> [BRIEF] List all the lines in these records that hold "intellectuals".

** Opening EXCERPTED DATA block **

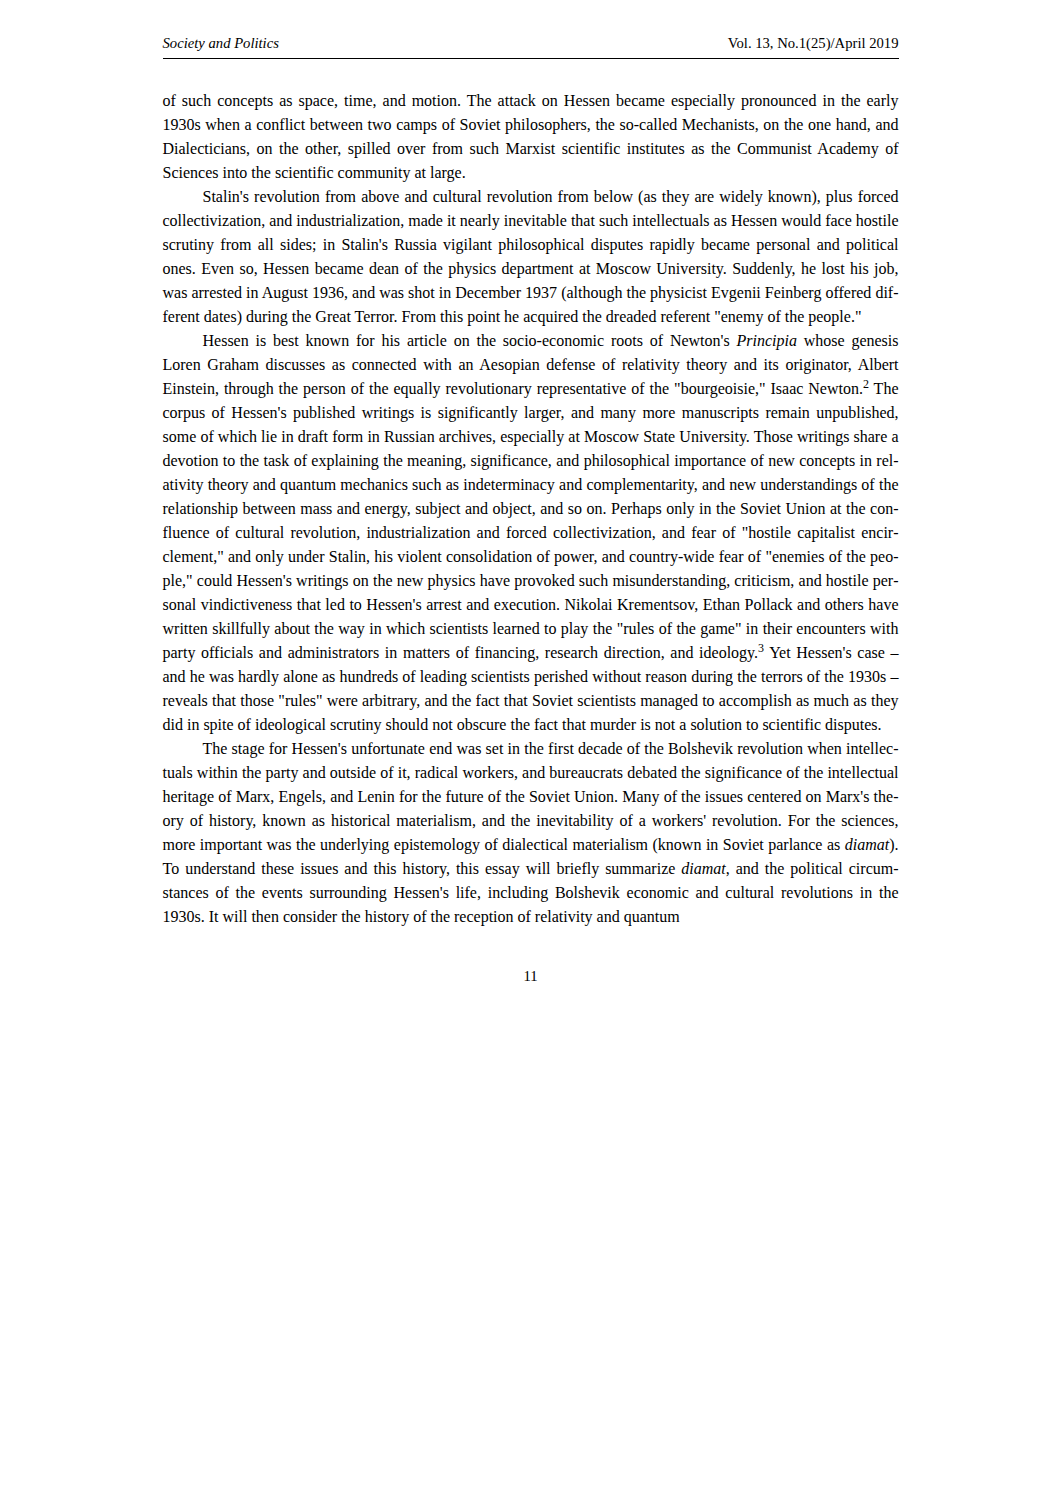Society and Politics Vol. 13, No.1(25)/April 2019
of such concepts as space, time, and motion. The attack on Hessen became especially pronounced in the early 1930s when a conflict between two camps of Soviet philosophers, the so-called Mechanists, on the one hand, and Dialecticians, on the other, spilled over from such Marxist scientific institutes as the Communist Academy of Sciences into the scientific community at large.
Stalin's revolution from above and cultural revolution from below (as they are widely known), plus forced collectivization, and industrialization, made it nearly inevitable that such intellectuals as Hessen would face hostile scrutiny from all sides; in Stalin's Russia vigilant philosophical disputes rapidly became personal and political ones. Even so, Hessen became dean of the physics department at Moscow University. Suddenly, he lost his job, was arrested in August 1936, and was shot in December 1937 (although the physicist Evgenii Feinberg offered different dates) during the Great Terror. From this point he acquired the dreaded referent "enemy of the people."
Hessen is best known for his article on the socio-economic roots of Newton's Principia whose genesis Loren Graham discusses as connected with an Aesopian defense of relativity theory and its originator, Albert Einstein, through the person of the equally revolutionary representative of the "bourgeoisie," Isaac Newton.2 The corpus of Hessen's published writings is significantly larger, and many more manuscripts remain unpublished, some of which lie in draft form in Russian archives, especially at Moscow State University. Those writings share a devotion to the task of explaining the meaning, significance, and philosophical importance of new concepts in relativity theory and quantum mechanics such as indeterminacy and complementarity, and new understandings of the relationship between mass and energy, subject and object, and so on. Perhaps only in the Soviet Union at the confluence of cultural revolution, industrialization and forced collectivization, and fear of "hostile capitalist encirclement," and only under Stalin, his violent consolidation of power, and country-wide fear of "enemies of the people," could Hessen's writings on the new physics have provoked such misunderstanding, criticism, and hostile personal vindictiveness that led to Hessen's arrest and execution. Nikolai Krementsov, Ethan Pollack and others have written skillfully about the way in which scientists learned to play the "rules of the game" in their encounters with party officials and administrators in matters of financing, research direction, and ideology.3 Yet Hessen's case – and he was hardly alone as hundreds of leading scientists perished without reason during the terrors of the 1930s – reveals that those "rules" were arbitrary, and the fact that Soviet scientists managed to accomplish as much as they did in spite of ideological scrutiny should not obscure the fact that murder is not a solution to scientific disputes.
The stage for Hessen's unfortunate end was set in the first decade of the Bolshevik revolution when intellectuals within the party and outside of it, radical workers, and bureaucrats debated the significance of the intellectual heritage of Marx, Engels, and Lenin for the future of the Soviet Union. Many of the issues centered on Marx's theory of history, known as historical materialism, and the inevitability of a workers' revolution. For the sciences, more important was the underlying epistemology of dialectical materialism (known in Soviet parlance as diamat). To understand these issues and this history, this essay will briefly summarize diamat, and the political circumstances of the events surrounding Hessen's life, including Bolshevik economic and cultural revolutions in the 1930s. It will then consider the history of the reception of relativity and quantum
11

** Closing EXCERPTED DATA block **

> [OUTPUT FOR THIS TASK]
Stalin's revolution from above and cultural revolution from below (as they are widely known), plus forced collectivization, and industrialization, made it nearly inevitable that such intellectuals as Hessen would face hostile scrutiny from all sides; in Stalin's Russia vigilant philosophical disputes rapidly became personal and political ones. Even so, Hessen became dean of the physics department at Moscow University. Suddenly, he lost his job, was arrested in August 1936, and was shot in December 1937 (although the physicist Evgenii Feinberg offered different dates) during the Great Terror. From this point he acquired the dreaded referent "enemy of the people."
The stage for Hessen's unfortunate end was set in the first decade of the Bolshevik revolution when intellectuals within the party and outside of it, radical workers, and bureaucrats debated the significance of the intellectual heritage of Marx, Engels, and Lenin for the future of the Soviet Union. Many of the issues centered on Marx's theory of history, known as historical materialism, and the inevitability of a workers' revolution. For the sciences, more important was the underlying epistemology of dialectical materialism (known in Soviet parlance as diamat). To understand these issues and this history, this essay will briefly summarize diamat, and the political circumstances of the events surrounding Hessen's life, including Bolshevik economic and cultural revolutions in the 1930s. It will then consider the history of the reception of relativity and quantum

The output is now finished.